# [Set of tasks]
1. Repeat the forum thread word for word, everything from "## Wile E (Nov" down to "workstations as standard.".
2. Answer these questions about the forum thread below:
(a) What does the first post consider turning into a digital picture frame?
(b) Besides partitioning a drive, what does the post by AsRock say can be run by booting from CD?
(c) In the quoted post about Ubuntu Gutsy Gibbon, what tool warns users about drivers that are not open source?

# [Text passage]

* BEGIN *

Also, sometimes, you might want/need to make a small system, without a hard drive, that boots or runs from disc, which is where running from disc comes in handy.
A good example of this: I'm thinking of making my old iBook into a digital picture frame. Advantages of running from flash memory is that it's fast, and small, and silent.
Advantages of running from CD meanwhile, it's free, 'cept for the price of a CD/DVD, and can take away some of the hassle, although it's harder to get your photos onto it, without re-burning the whole damned thing, heheh.


----------



## Ripper3 (Nov 24, 2007)

lemonadesoda said:


> I think I should just comment on the last bullet point there... more sex is statistically true, but I cant guarantee it would be with girls



No, you can, that's the thing, 'cept for one or two exceptions to the rule, at my Uni, the people that use Macs the most (their own, not the media suite's Macs, that's different, they ahve no choice there) are all girls. Mostly kinda hot too. 
All the guys I've seen rolling with laptops, have anything from UMPCs, to Tablet PCs, to gaming machines (one had a bloody heavy looking Alienware, but he looked happy, playing some Doom 3 in the refectory, heheh)


----------



## AsRock (Nov 24, 2007)

panchoman said:


> dont forget that ubuntu can run right off of the cd, whereas vista has compressed files onto the dvd just waiting to be expanded.



And not just that you can partition a drive without losing data on it too.  Yes from just booting of CD lol.  Memtest on CD boot lol.


----------



## Wile E (Nov 27, 2007)

Ripper3 said:


> It's actually less bloated really.
> Look at Ubuntu Gutsy Gibbon. It fits onto a single CD, uses completely open source software (when and where possible, there's always a driver or two, but they warn you with the useful Restricted Drivers Manager), has an awesome 3D desktop as standard (and works great, as long as your graphics card is supported properly); a full free office suite, in fact all the software a regular user would need, really; some pretty fun standard games; a brilliant package manager that makes it easy to download and install extra software (from undreds, if not thousands of packages); and workstations as standard.

* END *

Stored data
* BEGIN *

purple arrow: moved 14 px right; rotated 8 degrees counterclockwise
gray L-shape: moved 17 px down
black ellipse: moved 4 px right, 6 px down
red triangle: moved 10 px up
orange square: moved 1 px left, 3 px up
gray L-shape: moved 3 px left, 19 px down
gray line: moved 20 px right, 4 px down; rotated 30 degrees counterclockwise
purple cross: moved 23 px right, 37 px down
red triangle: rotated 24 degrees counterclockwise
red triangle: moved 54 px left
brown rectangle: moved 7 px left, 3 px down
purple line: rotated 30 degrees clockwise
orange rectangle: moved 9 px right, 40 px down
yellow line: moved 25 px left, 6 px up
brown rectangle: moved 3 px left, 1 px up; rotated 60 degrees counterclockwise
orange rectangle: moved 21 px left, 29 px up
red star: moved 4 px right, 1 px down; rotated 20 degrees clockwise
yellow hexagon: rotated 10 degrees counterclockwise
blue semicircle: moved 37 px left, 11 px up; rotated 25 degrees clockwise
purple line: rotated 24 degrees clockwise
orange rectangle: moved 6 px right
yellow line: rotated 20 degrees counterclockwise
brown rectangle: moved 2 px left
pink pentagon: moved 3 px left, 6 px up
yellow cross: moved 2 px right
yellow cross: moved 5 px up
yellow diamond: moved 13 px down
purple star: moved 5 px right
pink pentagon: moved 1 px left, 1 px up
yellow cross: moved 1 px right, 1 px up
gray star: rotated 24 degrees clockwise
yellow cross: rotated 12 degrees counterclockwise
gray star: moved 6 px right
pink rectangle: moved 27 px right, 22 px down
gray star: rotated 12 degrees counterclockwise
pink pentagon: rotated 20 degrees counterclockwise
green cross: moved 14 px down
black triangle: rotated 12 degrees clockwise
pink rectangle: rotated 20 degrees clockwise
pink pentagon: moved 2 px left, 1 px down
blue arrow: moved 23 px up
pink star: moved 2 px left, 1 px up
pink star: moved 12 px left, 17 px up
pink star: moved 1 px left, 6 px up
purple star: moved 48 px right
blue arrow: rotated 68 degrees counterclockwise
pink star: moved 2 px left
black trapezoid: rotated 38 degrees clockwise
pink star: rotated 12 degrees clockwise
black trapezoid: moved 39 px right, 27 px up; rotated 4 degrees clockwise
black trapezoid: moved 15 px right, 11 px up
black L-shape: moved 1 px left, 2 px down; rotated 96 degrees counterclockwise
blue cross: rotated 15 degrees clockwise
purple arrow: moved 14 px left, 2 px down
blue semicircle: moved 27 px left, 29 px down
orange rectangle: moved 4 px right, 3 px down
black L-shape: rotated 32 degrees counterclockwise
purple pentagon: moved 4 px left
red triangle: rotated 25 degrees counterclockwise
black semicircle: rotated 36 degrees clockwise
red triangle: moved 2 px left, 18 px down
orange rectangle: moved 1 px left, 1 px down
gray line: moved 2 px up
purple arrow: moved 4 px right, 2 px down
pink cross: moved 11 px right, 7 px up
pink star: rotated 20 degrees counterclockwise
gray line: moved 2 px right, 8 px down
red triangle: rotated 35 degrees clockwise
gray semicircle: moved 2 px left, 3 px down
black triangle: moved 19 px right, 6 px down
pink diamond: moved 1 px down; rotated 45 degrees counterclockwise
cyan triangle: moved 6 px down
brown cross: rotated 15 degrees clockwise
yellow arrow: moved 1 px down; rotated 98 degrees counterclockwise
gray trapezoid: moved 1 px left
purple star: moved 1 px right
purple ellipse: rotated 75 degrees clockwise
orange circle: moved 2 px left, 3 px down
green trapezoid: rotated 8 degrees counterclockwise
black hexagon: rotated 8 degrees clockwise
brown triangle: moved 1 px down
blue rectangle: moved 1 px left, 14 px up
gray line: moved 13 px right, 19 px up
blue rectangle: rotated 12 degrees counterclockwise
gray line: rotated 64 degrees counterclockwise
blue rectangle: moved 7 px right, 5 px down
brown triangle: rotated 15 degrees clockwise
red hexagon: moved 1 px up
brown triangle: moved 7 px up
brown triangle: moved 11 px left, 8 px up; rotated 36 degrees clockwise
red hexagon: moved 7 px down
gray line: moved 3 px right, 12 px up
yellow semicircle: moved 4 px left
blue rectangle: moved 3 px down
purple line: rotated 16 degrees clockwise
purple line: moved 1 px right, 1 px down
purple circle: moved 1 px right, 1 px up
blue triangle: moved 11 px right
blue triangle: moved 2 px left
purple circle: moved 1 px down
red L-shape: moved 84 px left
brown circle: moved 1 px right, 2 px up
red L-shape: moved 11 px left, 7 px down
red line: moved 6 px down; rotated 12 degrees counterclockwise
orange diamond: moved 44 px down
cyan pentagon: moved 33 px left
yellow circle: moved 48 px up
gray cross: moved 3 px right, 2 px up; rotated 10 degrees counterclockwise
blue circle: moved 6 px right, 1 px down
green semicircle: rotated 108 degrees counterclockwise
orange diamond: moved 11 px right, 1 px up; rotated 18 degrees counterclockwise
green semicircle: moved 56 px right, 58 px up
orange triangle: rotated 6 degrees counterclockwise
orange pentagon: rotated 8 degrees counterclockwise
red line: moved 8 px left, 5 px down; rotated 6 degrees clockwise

* END *

# [Answers in order]
1.
## Wile E (Nov 27, 2007)

Ripper3 said:


> It's actually less bloated really.
> Look at Ubuntu Gutsy Gibbon. It fits onto a single CD, uses completely open source software (when and where possible, there's always a driver or two, but they warn you with the useful Restricted Drivers Manager), has an awesome 3D desktop as standard (and works great, as long as your graphics card is supported properly); a full free office suite, in fact all the software a regular user would need, really; some pretty fun standard games; a brilliant package manager that makes it easy to download and install extra software (from undreds, if not thousands of packages); and workstations as standard.

2.
(a) An old iBook.
(b) Memtest.
(c) The Restricted Drivers Manager.